> Provided data
:::

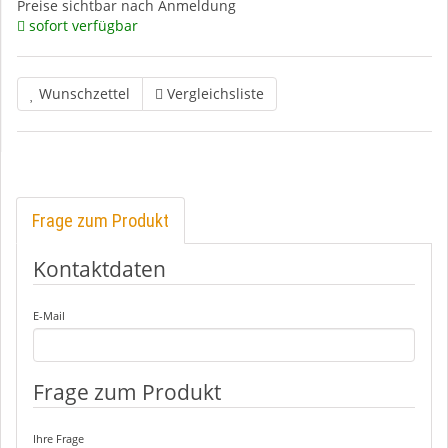
Preise sichtbar nach Anmeldung
sofort verfügbar
Wunschzettel
Vergleichsliste
Frage zum Produkt
Kontaktdaten
E-Mail
Frage zum Produkt
Ihre Frage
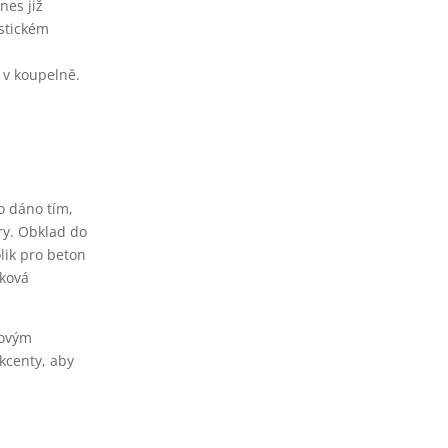
nes již
stickém
 v koupelně.
o dáno tím,
ry. Obklad do
lik pro beton
lková
novým
akcenty, aby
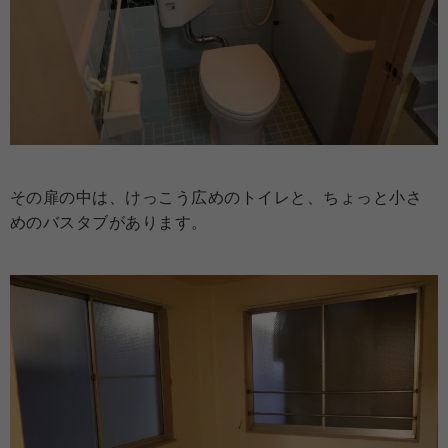
その扉の中は、けっこう広めのトイレと、ちょっと小さ
めのバスタブがあります。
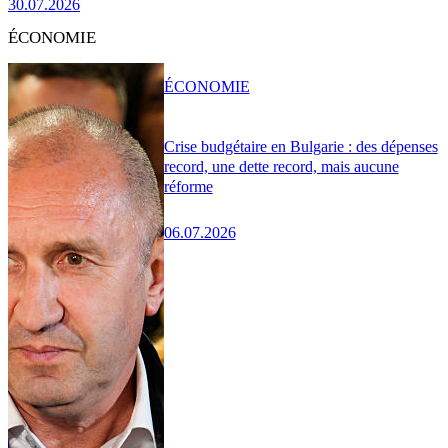
30.07.2026
ÉCONOMIE
ÉCONOMIE
Crise budgétaire en Bulgarie : des dépenses
record, une dette record, mais aucune
réforme
06.07.2026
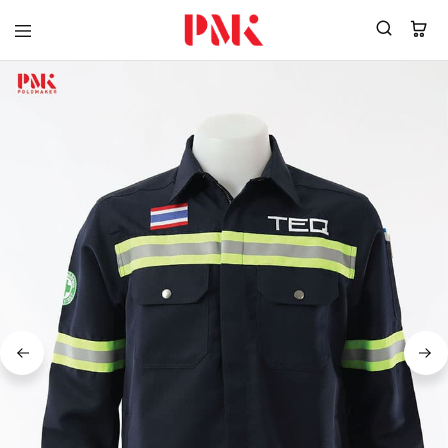
PMK
ผู้
Polomaker
ผลิต
ผู้
เสื้อ
ผลิต
โปโล
สินค้า
ยูนิฟอร์ม
สร้าง
บริษัท
แบรนด์
มาตรฐาน
เสื้อ
ISO9001
โปโล
และ
ยูนิฟอร์ม
อุตสาหกรรม
พร้อม
สี
โลโก้
เขียว
ระดับ
ที่2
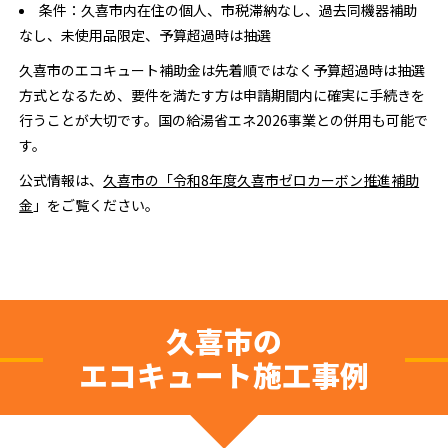
条件：久喜市内在住の個人、市税滞納なし、過去同機器補助
なし、未使用品限定、予算超過時は抽選
久喜市のエコキュート補助金は先着順ではなく予算超過時は抽選
方式となるため、要件を満たす方は申請期間内に確実に手続きを
行うことが大切です。国の給湯省エネ2026事業との併用も可能で
す。
公式情報は、
久喜市の「令和8年度久喜市ゼロカーボン推進補助
金
」をご覧ください。
久喜市の
エコキュート施工事例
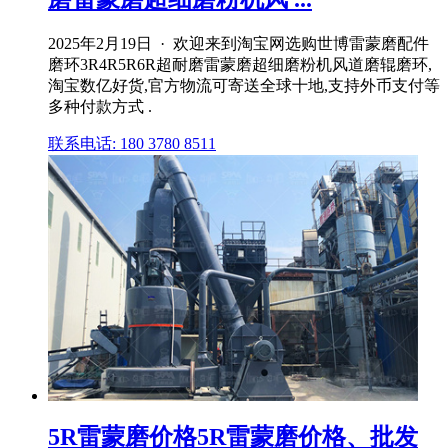
2025年2月19日 · 欢迎来到淘宝网选购世博雷蒙磨配件
磨环3R4R5R6R超耐磨雷蒙磨超细磨粉机风道磨辊磨环,
淘宝数亿好货,官方物流可寄送全球十地,支持外币支付等
多种付款方式 .
联系电话: 180 3780 8511
5R雷蒙磨价格5R雷蒙磨价格、批发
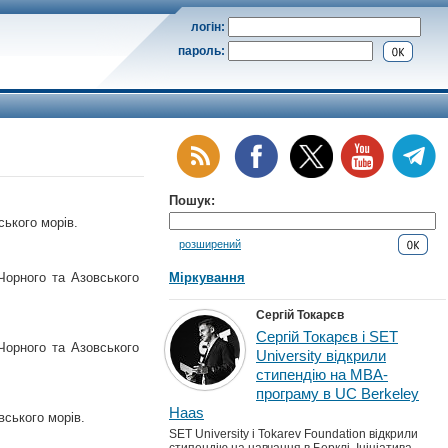
логін:
пароль:
Пошук:
ського морів.
розширений
Чорного та Азовського
Міркування
Сергій Токарєв
Сергій Токарєв і SET
Чорного та Азовського
University відкрили
стипендію на MBA-
програму в UC Berkeley
Haas
вського морів.
SET University і Tokarev Foundation відкрили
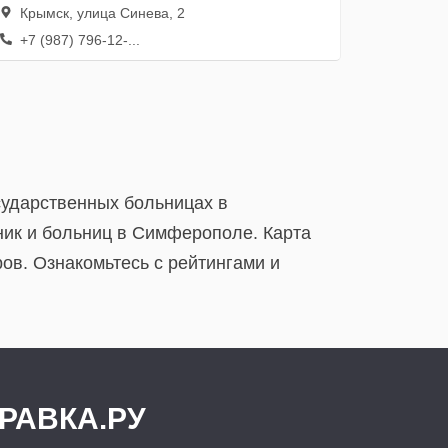
Крымск, улица Синева, 2
+7 (987) 796-12-...
сударственных больницах в
ик и больниц в Симферополе. Карта
ов. Ознакомьтесь с рейтингами и
РАВКА.РУ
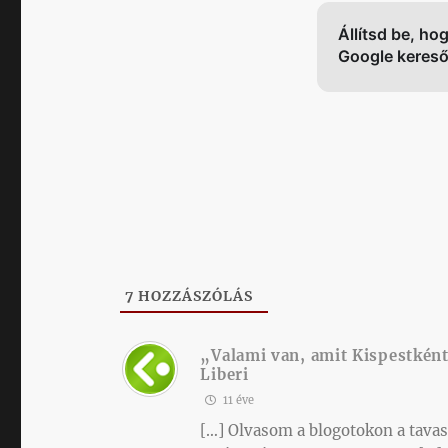
Állítsd be, ho
Google keres
7
HOZZÁSZÓLÁS
„Valami van, amit Kispestként
Liberi
11 éve
[…] Olvasom a blogotokon a tava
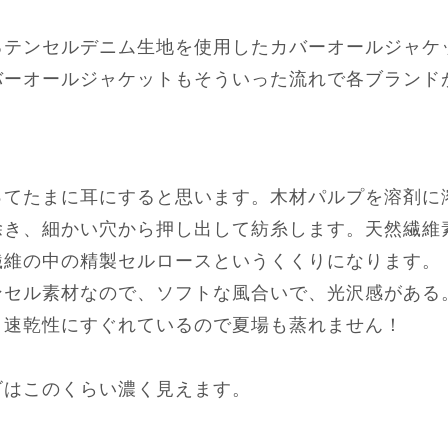
るテンセルデニム生地を使用したカバーオールジャケ
バーオールジャケットもそういった流れで各ブランド
。
ってたまに耳にすると思います。木材パルプを溶剤に
除き、細かい穴から押し出して紡糸します。天然繊維
繊維の中の精製セルロースというくくりになります。
ンセル素材なので、ソフトな風合いで、光沢感がある
、速乾性にすぐれているので夏場も蒸れません！
ゴはこのくらい濃く見えます。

:::

> Problem statement
Without including any picture, output all the material exactly as it appears.

> Solved problem
Preise sichtbar nach Anmeldung
sofort verfügbar
Wunschzettel
Vergleichsliste
Frage zum Produkt
Kontaktdaten
E-Mail
Frage zum Produkt
Ihre Frage
nes již
stickém
 v koupelně.
o dáno tím,
ry. Obklad do
lik pro beton
lková
novým
akcenty, aby
その扉の中は、けっこう広めのトイレと、ちょっと小さ
めのバスタブがあります。
30.07.2026
ÉCONOMIE
ÉCONOMIE
Crise budgétaire en Bulgarie : des dépenses
record, une dette record, mais aucune
réforme
06.07.2026
PMK
ผู้
Polomaker
ผลิต
ผู้
เสื้อ
ผลิต
โปโล
สินค้า
ยูนิฟอร์ม
สร้าง
บริษัท
แบรนด์
มาตรฐาน
เสื้อ
ISO9001
โปโล
และ
ยูนิฟอร์ม
อุตสาหกรรม
พร้อม
สี
โลโก้
เขียว
ระดับ
ที่2
条件：久喜市内在住の個人、市税滞納なし、過去同機器補助
なし、未使用品限定、予算超過時は抽選
久喜市のエコキュート補助金は先着順ではなく予算超過時は抽選
方式となるため、要件を満たす方は申請期間内に確実に手続きを
行うことが大切です。国の給湯省エネ2026事業との併用も可能で
す。
公式情報は、
久喜市の「令和8年度久喜市ゼロカーボン推進補助
金
」をご覧ください。
久喜市の
エコキュート施工事例
2025年2月19日 · 欢迎来到淘宝网选购世博雷蒙磨配件
磨环3R4R5R6R超耐磨雷蒙磨超细磨粉机风道磨辊磨环,
淘宝数亿好货,官方物流可寄送全球十地,支持外币支付等
多种付款方式 .
联系电话: 180 3780 8511
5R雷蒙磨价格5R雷蒙磨价格、批发
логін:
пароль:
Пошук:
ського морів.
розширений
Чорного та Азовського
Міркування
Сергій Токарєв
Сергій Токарєв і SET
Чорного та Азовського
University відкрили
стипендію на MBA-
програму в UC Berkeley
Haas
вського морів.
SET University і Tokarev Foundation відкрили
Крымск, улица Синева, 2
+7 (987) 796-12-...
сударственных больницах в
ик и больниц в Симферополе. Карта
ов. Ознакомьтесь с рейтингами и
РАВКА.РУ
Állítsd be, ho
Google keres
7
HOZZÁSZÓLÁS
„Valami van, amit Kispestként
Liberi
11 éve
[…] Olvasom a blogotokon a tava
るテンセルデニム生地を使用したカバーオールジャケ
バーオールジャケットもそういった流れで各ブランド
。
ってたまに耳にすると思います。木材パルプを溶剤に
除き、細かい穴から押し出して紡糸します。天然繊維
繊維の中の精製セルロースというくくりになります。
ンセル素材なので、ソフトな風合いで、光沢感がある
、速乾性にすぐれているので夏場も蒸れません！
ゴはこのくらい濃く見えます。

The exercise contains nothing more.